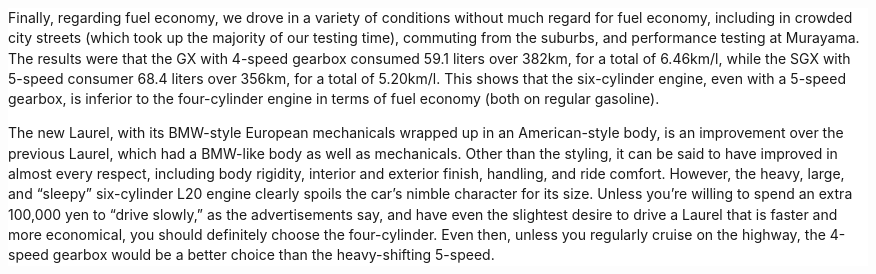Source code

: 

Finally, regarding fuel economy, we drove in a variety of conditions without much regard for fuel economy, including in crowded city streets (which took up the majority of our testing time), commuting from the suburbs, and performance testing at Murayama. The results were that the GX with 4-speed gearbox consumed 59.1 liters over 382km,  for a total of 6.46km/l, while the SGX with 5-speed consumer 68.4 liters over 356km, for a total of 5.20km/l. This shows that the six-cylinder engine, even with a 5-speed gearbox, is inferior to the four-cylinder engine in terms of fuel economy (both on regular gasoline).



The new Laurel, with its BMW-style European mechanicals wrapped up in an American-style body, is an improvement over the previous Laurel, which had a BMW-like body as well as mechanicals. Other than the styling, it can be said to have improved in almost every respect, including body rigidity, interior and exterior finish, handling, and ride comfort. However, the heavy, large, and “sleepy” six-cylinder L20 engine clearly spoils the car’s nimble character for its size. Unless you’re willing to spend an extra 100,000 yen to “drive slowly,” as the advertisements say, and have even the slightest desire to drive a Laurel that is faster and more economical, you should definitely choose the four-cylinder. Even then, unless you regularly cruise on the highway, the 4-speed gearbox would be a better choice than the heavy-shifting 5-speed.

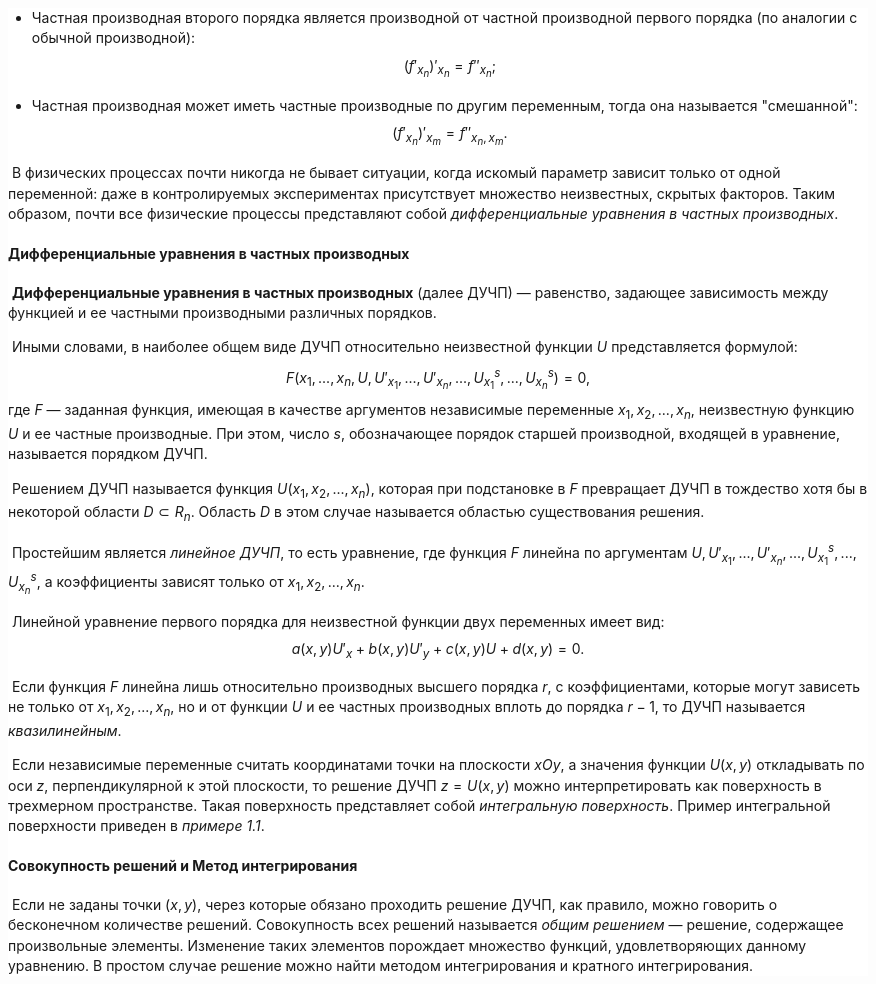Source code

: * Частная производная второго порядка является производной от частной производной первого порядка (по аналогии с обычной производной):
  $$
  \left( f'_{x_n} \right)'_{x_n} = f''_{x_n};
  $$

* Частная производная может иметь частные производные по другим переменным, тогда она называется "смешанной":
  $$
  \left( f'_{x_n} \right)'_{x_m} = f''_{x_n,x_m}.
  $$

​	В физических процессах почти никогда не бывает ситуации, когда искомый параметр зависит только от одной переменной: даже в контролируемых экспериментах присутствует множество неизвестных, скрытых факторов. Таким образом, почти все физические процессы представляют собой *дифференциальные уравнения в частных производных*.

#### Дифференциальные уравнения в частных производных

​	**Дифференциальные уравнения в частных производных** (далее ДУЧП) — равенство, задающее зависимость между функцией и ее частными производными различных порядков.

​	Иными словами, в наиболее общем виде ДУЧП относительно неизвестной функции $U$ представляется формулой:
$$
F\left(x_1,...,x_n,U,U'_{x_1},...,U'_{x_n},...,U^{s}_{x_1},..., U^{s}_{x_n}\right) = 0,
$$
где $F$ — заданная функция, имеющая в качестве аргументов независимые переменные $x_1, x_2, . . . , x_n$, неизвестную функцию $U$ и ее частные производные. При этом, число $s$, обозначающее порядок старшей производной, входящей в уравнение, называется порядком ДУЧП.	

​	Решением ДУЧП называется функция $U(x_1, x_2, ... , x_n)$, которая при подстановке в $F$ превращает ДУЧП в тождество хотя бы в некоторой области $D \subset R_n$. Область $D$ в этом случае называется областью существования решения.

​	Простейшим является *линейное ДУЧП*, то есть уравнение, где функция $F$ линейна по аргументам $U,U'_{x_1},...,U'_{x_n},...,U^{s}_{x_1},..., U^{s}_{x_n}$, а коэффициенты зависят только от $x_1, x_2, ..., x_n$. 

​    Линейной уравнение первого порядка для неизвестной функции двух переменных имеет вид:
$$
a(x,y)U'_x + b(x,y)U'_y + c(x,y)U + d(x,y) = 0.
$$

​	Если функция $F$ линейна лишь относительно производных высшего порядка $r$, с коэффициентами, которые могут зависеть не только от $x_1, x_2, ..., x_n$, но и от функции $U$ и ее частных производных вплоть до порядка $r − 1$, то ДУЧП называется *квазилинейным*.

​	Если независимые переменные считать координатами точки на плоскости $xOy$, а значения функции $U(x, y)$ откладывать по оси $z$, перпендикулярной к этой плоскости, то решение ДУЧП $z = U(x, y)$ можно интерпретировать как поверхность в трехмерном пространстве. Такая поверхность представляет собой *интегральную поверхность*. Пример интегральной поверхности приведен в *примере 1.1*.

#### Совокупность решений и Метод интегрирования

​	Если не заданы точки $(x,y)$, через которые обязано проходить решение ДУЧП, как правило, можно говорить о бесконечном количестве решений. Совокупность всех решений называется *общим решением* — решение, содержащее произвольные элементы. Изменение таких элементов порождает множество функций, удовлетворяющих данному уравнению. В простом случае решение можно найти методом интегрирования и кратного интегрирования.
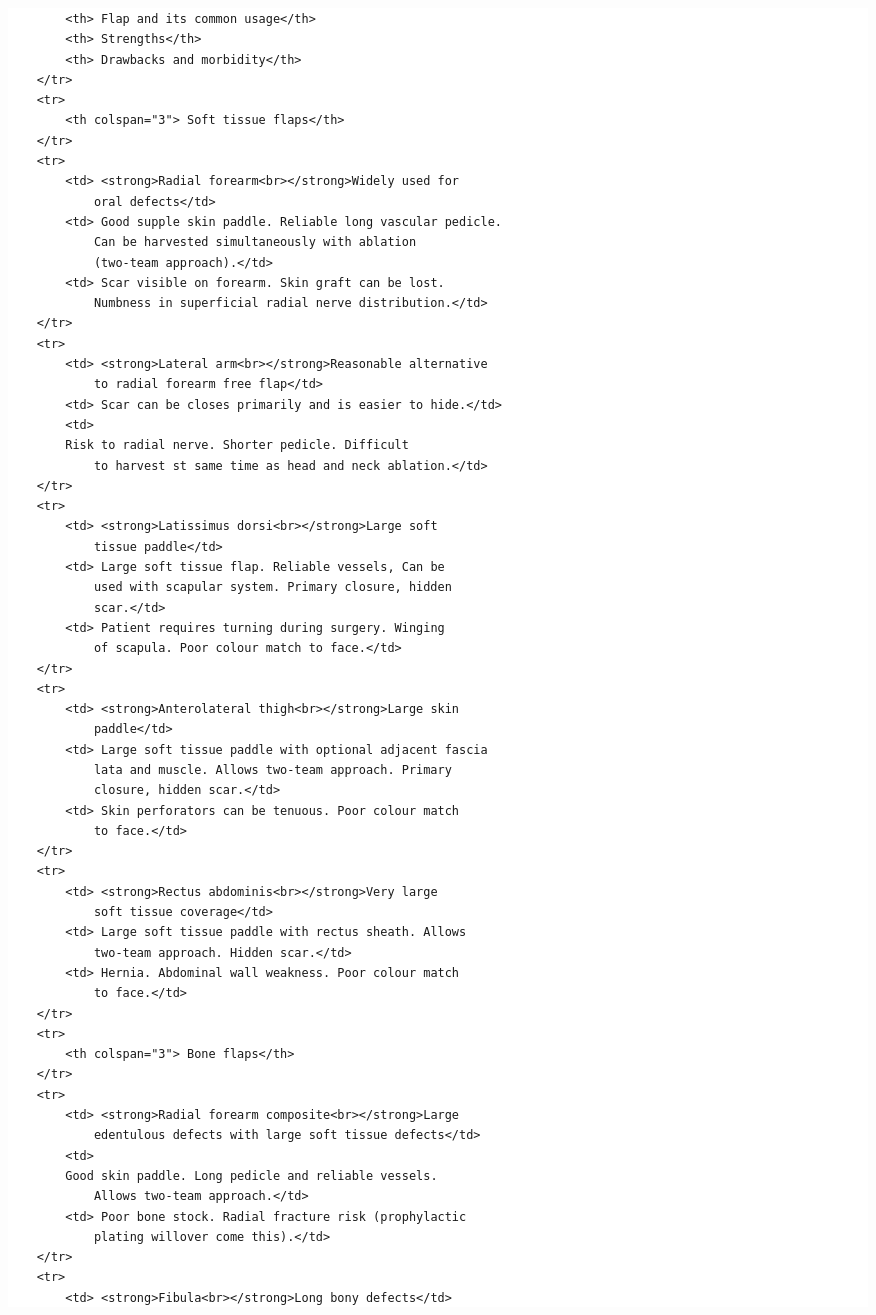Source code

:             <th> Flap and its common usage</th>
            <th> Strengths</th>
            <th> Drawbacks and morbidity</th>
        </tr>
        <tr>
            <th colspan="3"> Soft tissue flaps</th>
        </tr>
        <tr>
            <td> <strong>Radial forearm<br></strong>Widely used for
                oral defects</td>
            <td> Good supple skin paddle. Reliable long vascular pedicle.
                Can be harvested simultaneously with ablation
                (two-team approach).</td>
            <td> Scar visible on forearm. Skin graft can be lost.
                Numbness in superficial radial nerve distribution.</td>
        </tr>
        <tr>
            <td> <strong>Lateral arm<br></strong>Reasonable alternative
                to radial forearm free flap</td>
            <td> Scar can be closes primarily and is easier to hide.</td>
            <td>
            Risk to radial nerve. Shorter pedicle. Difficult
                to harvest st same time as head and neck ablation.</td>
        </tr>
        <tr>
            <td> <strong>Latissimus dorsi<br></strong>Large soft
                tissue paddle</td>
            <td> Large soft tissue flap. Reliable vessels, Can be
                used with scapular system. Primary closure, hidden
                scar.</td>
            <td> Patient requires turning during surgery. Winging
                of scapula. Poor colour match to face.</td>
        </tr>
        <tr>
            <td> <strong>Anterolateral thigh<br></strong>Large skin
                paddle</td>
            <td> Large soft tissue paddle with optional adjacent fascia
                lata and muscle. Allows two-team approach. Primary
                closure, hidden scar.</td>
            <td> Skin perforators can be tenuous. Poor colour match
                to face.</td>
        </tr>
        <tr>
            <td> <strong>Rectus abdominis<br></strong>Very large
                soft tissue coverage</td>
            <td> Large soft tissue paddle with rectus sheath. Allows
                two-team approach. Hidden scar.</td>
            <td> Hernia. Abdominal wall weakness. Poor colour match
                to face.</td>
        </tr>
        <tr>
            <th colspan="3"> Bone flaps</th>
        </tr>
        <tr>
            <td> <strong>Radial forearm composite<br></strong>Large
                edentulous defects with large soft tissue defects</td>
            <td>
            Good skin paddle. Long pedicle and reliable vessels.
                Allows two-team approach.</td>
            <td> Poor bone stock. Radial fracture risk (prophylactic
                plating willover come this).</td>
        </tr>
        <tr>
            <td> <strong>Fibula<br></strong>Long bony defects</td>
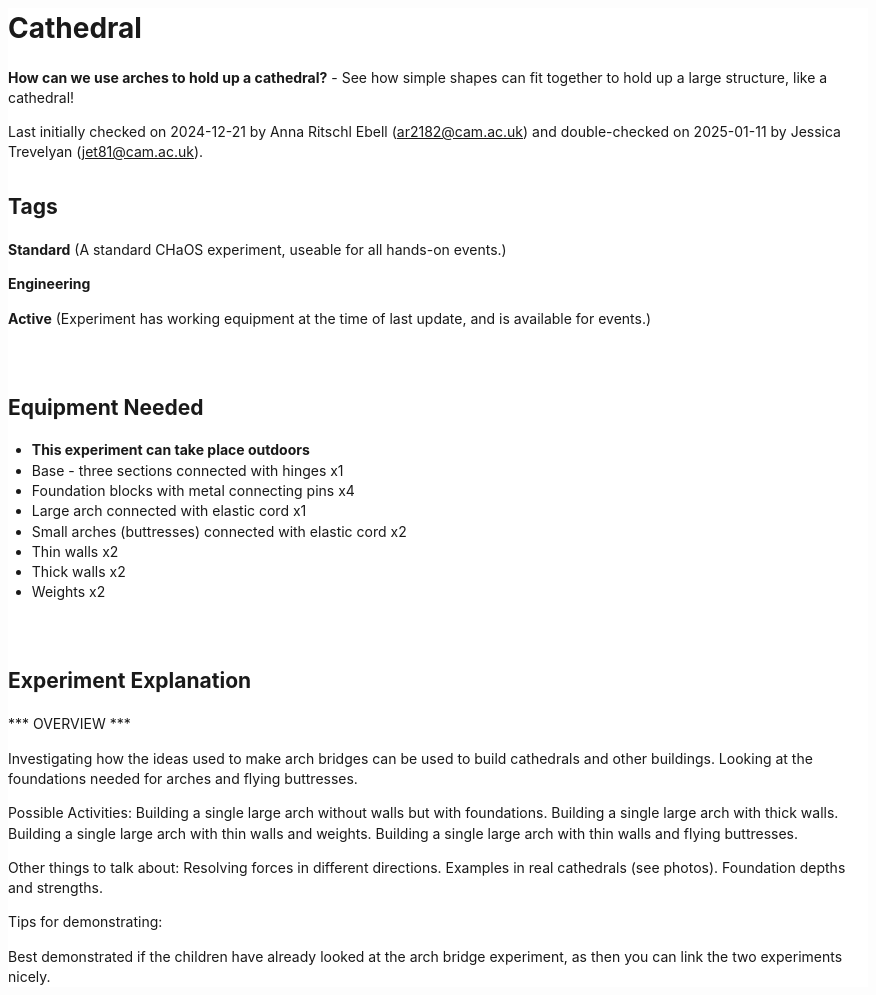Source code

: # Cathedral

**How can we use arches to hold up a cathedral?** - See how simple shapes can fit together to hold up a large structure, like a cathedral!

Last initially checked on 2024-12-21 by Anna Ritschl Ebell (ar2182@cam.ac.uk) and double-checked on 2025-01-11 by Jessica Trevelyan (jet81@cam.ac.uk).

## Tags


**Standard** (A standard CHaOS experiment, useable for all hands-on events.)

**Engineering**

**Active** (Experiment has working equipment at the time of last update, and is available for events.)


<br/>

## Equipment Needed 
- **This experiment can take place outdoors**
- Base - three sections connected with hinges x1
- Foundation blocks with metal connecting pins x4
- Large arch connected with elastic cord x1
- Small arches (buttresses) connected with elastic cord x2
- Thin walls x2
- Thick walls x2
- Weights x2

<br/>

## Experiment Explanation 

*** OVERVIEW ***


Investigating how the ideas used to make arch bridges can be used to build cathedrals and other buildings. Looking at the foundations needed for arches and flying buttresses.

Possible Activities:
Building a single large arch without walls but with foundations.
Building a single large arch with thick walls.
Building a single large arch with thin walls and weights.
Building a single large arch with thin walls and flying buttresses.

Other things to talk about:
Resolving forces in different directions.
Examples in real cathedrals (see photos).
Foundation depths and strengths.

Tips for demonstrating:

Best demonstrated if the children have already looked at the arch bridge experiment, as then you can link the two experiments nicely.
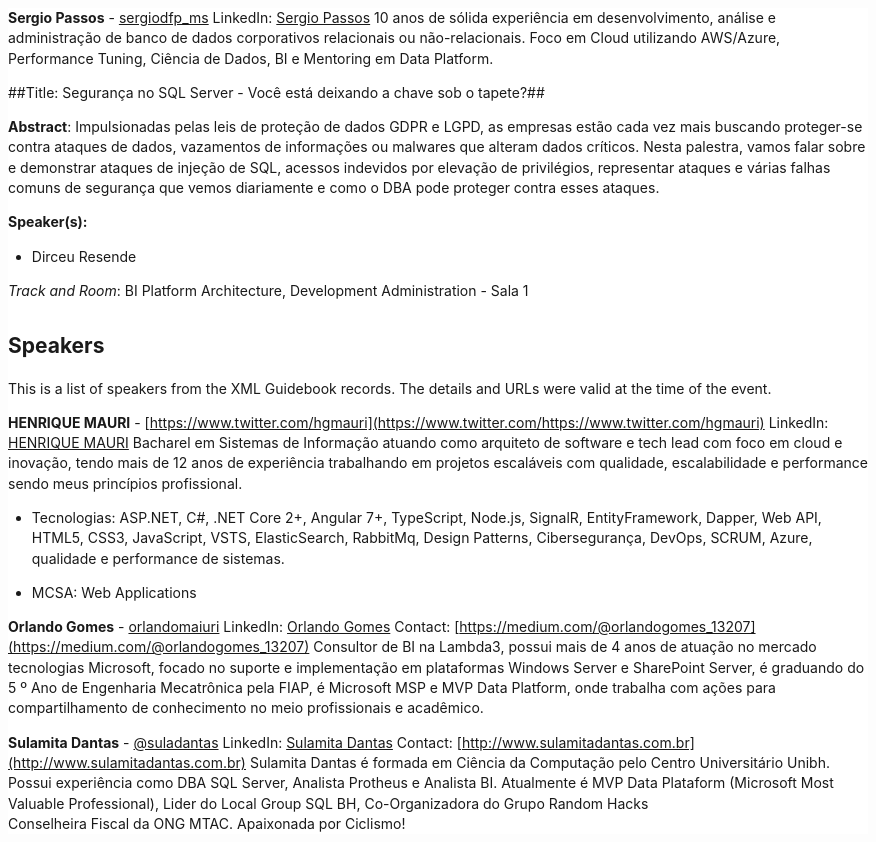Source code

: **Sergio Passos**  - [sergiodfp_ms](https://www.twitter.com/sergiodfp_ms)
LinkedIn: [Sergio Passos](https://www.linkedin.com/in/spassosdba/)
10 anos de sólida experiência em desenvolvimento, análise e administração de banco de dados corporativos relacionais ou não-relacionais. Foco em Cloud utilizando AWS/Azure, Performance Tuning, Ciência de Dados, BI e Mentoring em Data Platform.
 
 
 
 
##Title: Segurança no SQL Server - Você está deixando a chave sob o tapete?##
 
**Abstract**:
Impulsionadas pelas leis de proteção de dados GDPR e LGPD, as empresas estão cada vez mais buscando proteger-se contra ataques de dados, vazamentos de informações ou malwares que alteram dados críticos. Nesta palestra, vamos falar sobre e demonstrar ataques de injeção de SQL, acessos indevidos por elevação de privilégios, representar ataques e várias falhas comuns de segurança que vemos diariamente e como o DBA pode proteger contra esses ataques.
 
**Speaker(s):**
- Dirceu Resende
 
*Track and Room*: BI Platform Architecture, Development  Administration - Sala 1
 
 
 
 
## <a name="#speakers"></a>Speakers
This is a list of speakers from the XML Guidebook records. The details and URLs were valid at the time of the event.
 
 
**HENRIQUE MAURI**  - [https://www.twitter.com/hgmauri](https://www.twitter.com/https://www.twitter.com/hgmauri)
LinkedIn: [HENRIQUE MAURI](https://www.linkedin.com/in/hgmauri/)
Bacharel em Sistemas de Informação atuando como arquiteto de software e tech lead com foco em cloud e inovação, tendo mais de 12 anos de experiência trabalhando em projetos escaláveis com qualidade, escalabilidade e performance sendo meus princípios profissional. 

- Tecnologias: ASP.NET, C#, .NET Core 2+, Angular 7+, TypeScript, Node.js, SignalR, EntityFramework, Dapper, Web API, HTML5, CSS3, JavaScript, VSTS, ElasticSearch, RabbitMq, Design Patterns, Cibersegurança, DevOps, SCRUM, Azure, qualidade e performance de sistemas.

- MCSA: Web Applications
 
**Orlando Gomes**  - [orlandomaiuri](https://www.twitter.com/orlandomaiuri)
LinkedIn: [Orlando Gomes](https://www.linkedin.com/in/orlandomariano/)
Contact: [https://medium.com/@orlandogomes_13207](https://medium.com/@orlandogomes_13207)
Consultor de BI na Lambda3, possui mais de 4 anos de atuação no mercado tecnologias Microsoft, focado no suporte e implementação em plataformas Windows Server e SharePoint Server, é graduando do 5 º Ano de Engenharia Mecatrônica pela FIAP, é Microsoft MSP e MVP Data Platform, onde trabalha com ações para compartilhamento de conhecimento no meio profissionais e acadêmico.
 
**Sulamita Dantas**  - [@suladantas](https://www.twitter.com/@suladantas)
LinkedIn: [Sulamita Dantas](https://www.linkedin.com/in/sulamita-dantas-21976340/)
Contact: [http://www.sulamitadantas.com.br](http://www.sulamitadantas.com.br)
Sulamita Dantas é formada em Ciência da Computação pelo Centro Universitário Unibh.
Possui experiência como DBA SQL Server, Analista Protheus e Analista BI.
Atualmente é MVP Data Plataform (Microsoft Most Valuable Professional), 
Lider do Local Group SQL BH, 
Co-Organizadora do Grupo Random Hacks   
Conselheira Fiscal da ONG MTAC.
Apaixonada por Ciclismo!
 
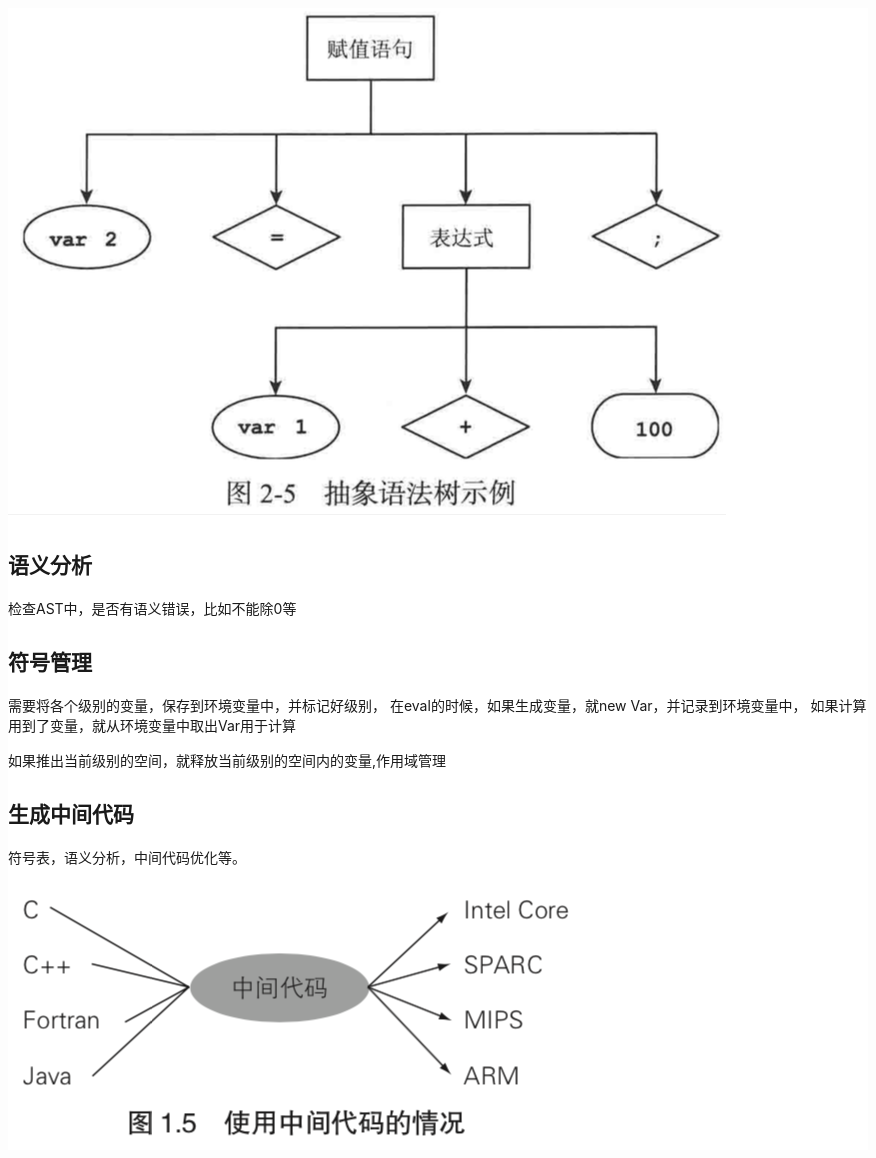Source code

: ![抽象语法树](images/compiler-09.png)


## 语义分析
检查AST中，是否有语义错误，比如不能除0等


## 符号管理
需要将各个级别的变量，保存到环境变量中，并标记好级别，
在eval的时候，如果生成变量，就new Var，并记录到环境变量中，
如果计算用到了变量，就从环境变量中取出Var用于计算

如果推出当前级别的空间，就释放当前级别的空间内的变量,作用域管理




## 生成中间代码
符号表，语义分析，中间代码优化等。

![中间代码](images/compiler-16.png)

-------------------------

## What is expected:
Please list every line in the listing above that contains the word "colour", matching case exactly.

## Result:
                of scapula. Poor colour match to face.</td>
            <td> Skin perforators can be tenuous. Poor colour match
            <td> Hernia. Abdominal wall weakness. Poor colour match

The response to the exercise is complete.